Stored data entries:
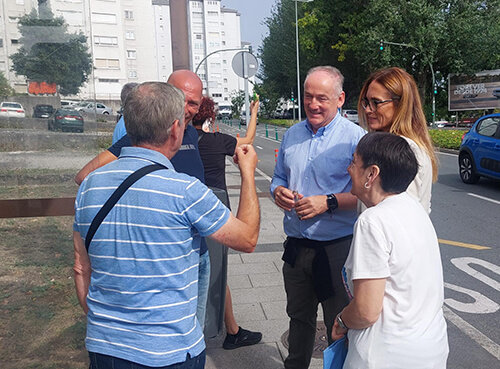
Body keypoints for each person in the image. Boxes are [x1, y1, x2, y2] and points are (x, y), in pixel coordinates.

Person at [73, 81, 260, 369]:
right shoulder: (186, 191)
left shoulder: (90, 186)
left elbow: (81, 267)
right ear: (175, 129)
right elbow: (247, 239)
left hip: (104, 349)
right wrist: (247, 174)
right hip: (168, 352)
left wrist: (105, 327)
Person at [270, 66, 366, 369]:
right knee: (298, 317)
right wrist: (278, 192)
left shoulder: (355, 139)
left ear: (340, 99)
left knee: (338, 323)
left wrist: (329, 202)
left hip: (338, 249)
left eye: (322, 98)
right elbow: (277, 178)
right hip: (297, 246)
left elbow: (366, 194)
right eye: (308, 96)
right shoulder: (292, 134)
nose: (313, 104)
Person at [331, 132, 449, 368]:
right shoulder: (414, 208)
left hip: (385, 356)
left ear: (371, 174)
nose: (349, 169)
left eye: (354, 162)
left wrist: (342, 321)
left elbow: (366, 311)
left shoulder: (372, 221)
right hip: (431, 351)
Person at [191, 96, 262, 349]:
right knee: (215, 270)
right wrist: (254, 112)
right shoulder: (215, 141)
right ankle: (228, 331)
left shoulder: (177, 143)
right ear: (209, 116)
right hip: (216, 213)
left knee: (206, 269)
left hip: (186, 214)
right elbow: (249, 140)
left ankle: (232, 329)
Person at [357, 66, 438, 213]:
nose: (368, 109)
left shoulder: (404, 151)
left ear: (401, 104)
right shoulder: (388, 145)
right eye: (367, 102)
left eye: (376, 102)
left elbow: (398, 216)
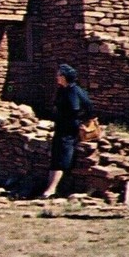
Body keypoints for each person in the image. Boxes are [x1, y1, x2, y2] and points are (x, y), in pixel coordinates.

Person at [41, 64, 94, 198]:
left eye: (59, 75)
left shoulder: (73, 91)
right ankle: (50, 188)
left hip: (69, 129)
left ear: (64, 77)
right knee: (56, 155)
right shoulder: (65, 90)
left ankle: (51, 189)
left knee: (61, 158)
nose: (56, 77)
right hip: (62, 127)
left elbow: (79, 109)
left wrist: (81, 122)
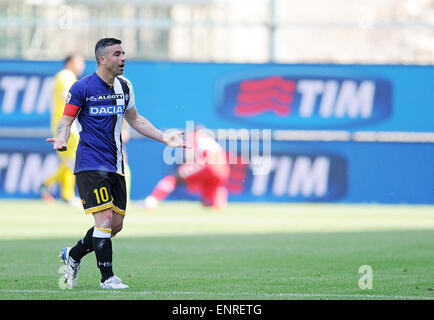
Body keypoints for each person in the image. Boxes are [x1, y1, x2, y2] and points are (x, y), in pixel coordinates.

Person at [46, 38, 186, 289]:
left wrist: (164, 137)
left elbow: (136, 119)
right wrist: (61, 139)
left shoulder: (125, 86)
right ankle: (107, 278)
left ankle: (73, 255)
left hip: (116, 165)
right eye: (117, 54)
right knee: (105, 221)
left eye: (123, 53)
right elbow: (66, 121)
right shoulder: (82, 88)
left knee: (115, 226)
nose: (123, 58)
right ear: (102, 59)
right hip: (90, 163)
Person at [143, 127, 230, 210]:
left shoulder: (194, 137)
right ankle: (218, 199)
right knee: (208, 203)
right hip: (223, 170)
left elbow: (190, 155)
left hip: (206, 166)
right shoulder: (212, 141)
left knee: (174, 177)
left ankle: (152, 201)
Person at [40, 54, 85, 205]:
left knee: (70, 159)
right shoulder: (66, 75)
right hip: (67, 125)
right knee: (74, 159)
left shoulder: (65, 76)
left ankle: (58, 190)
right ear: (70, 62)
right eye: (80, 61)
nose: (82, 65)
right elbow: (66, 96)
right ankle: (64, 193)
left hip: (64, 123)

**EXERCISE REQUIREMENTS:** With all pictures removed, reproduce the lines from the top of the entries above through the line containing "left hip: (104, 349)", exactly as written.

**EXERCISE ANSWER:**
Body keypoints for each person in the image. Boxes are [x1, y1, x2, y2] and points are (x, y), in pixel coordinates.

Person at [73, 81, 260, 369]:
right shoulder: (186, 191)
left shoulder: (90, 186)
left elbow: (81, 267)
right ear: (175, 129)
right elbow: (247, 239)
left hip: (104, 349)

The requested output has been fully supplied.